Well, if one assumes finiteness all of these paradoxes go away and this discussion is not about anything anymore. I studied physics and am quite attached to infinities. That one constrains oneself to a finite state system mostly does not mean that one is not allowed to look out of the window towards the stars and marvel at infinity anymore.
If giving up infinities allows me to understand The Universe better, I don't see how that robs me of marveling at the stars - it only makes it more exciting!
I can't comprehend an infinite universe. Nobody with finite memory/time can.
Well, I did a PhD in quantum field theory and as part of that published a paper on renormalization..... Of course the infinite sets involved can be approximated using finite sets if one does not mind losing important symmetries. Still, these finite sets would still be frightingly and incomprehensibly large.... If one wants to comprehend anything one may be better off just ignoring quantum mechanics..... And I am not talking about the measurement problem. I am talking about the incredible vastness of the state space. The wave function of the universe is an incredible and completely untractable thing even if one assumes it is finite. It contains all possible histories of the universe for one thing and lets all of these possible histories interact with one another.

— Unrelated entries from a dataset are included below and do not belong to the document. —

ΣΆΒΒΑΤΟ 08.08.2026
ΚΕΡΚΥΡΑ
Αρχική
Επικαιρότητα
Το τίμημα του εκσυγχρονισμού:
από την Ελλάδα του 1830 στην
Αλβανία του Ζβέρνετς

I hear you (and I obviously made a bad inference re: your background - apologies), but there is a distinction to be made between large-but-finite (computable? halting?) and infinite (non-computable? non-halting?) sets.
We can't comprehend the universe using numerical methods - it's too complex for our brains/computers.
But we can understand complexity using symbolic methods.
Symbolism/representationalism (religion) is rather inevitable part of the human condition.